During the day of the arrests, Mello’s department received a phone call from Sutton authorities about a vehicle allegedly linked to burglaries in the area. The GPS tracking device, however, could not pinpoint an exact location.

“It was not extremely alarming at that point,” Mello said. “Oftentimes, we get reports, not necessarily for suspects, but for lost persons or cell phones, and they’ll give us the coordinates. Come to find out, it’s Narragansett or Middletown because they’re not necessarily that accurate.”

Shortly after, police received another phone call from a homeowner on Lawn Avenue who reportedly had been confronted by someone in her home. Mello said the confrontation was not violent, and the homeowner only realized the man broke into her home after he fled.

Mello and two other officers, Karen Catlow and Ron Jacobson, then began scouring the island for the vehicle and man. During this search, updated information from Sutton reported the car was near Intrepid Lane.

“We almost immediately found the vehicle in motion with one person in the vehicle,” Mello said. “We quickly took that person into custody based upon the information that we had. There were dozens of items easily seen in the backseat that did not belong there. A lot of women’s jewelry.”

After arresting Young, the alleged driver of the vehicle, Mello suspected there was another person involved. After a quick search, he encountered that second man walking down Intrepid Lane carrying a gym bag.

“I engaged that person and ended up in a brief foot pursuit,” he said. “There’s a lot of reasons why I didn’t continue, mostly because I hadn’t secured my vehicle or the property. I didn’t know if there was a weapon in the bag. All these things are going through my head and I knew we had a dog, which I had requested earlier for Lawn Avenue.”

Eventually, the K-9 unit joined Mello, and the troopers tracked Pleau through several backyards on Intrepid Lane and America Way. They ultimately discovered him allegedly hiding in underbrush near a stone wall along America Way.

“Had it not been for that dog, chances are we would have not found that individual,” Mello said.

Mello said the two men also were responsible for the confrontation on Lawn Avenue.

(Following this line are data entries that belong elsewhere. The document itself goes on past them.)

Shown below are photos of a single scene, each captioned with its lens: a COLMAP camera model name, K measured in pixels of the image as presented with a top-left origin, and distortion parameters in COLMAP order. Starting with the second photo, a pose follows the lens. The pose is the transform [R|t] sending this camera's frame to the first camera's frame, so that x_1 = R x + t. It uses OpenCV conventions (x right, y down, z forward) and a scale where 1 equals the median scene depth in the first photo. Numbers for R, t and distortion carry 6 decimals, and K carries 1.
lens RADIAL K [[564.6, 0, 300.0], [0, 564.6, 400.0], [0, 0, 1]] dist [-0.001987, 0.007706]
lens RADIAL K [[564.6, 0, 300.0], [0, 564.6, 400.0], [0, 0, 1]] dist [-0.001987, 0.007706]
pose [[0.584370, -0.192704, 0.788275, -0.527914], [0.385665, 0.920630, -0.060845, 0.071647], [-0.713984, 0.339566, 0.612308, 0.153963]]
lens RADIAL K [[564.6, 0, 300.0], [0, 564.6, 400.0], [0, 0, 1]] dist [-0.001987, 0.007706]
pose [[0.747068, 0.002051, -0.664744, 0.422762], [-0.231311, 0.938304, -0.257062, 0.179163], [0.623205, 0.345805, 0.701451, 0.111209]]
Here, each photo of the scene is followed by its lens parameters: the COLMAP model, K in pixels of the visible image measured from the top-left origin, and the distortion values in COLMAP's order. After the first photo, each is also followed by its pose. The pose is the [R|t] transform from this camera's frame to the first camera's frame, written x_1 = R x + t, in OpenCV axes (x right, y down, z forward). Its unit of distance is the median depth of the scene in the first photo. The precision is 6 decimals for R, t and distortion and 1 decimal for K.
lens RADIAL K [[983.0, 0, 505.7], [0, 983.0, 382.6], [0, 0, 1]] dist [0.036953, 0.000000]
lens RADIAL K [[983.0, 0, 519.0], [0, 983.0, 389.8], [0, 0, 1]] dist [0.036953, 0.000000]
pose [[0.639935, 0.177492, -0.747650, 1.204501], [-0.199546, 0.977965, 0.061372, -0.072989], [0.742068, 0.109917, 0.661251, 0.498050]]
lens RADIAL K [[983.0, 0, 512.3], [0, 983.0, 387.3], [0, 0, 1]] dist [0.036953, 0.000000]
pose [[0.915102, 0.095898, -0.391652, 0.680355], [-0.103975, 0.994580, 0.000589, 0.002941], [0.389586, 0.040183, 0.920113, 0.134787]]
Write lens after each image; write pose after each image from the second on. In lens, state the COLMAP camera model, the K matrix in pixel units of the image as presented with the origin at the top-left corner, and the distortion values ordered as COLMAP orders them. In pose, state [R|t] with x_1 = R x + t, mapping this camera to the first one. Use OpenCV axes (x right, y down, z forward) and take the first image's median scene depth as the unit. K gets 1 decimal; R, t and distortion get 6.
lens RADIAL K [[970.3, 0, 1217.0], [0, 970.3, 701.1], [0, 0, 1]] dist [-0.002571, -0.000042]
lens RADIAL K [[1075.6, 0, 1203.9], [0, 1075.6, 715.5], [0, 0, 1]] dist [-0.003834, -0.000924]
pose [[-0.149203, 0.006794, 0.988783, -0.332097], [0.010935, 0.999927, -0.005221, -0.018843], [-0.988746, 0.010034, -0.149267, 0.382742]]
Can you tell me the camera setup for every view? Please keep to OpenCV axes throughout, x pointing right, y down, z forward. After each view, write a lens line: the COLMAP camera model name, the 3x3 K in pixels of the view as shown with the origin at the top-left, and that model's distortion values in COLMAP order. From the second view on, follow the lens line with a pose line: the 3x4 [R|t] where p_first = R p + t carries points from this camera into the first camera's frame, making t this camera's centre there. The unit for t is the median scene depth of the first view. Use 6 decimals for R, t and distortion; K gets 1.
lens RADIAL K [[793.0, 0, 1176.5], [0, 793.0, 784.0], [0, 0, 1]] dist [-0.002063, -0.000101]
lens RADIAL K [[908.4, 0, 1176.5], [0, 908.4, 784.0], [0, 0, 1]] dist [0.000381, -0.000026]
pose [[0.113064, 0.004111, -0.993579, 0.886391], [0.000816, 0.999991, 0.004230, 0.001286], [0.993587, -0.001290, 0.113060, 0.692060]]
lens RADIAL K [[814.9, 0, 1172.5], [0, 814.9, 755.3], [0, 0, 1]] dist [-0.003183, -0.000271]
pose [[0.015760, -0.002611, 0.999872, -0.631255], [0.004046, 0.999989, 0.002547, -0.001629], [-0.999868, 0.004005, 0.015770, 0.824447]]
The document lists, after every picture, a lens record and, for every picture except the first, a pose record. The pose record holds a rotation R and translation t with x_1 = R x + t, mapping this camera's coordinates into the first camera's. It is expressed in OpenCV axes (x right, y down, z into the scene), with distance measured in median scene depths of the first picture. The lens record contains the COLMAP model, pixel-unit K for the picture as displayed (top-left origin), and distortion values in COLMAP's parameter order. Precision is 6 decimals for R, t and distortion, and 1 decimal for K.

He finds this fact “unnerving” because the men allegedly continued their crime spree into the north end after being confronted.

“That’s concerning, that level of desperation or determination,” he said.

Mello was asked why the suspects chose Jamestown, specifically Intrepid Lane. Mello could not divulge that information because it was part of the investigation, although he did say it was possible the suspects had gotten lost in the East Passage Estates while trying to flee the island following the Lawn confrontation. He said the men don’t appear to have a connection to Jamestown.

Mello also said their decision-making process was relatively simplistic, such as choosing homes with no cars in the driveway.

After detailing the events, Mello reiterated some home security tips. For example, he suggested homeowners could ward off potential thieves by placing stickers for security systems in their windows, even if there is no system installed.

While none of the ninebreak-ins reported between November 2016 and January 2018 have been officially linked to these two suspects, Mello said some of those unsolved cases may be reopened.

As the meeting wound down, Mello said a detective from Sutton visited him following the arrests. He was apologetic for not solving the case before it arrived in Jamestown. Mello, however, said Sutton authorities were instrumental in the investigation.

“Could you imagine what it would have been like for our community on Tuesday morning had we not had that electronic surveillance device?” he said. “We had no vehicle description at that time. We only had information that a home was broken into on Lawn Avenue. We would have learned later on there were five other houses broken into.”

Pleau and Young were arraigned at Newport district court the day after they were arrested. Along with breaking and entering, they were charged with conspiracy. Bail was set at $70,000.

Mello said further developments in the case can be followed online at the Rhode Island Judiciary Public Portal.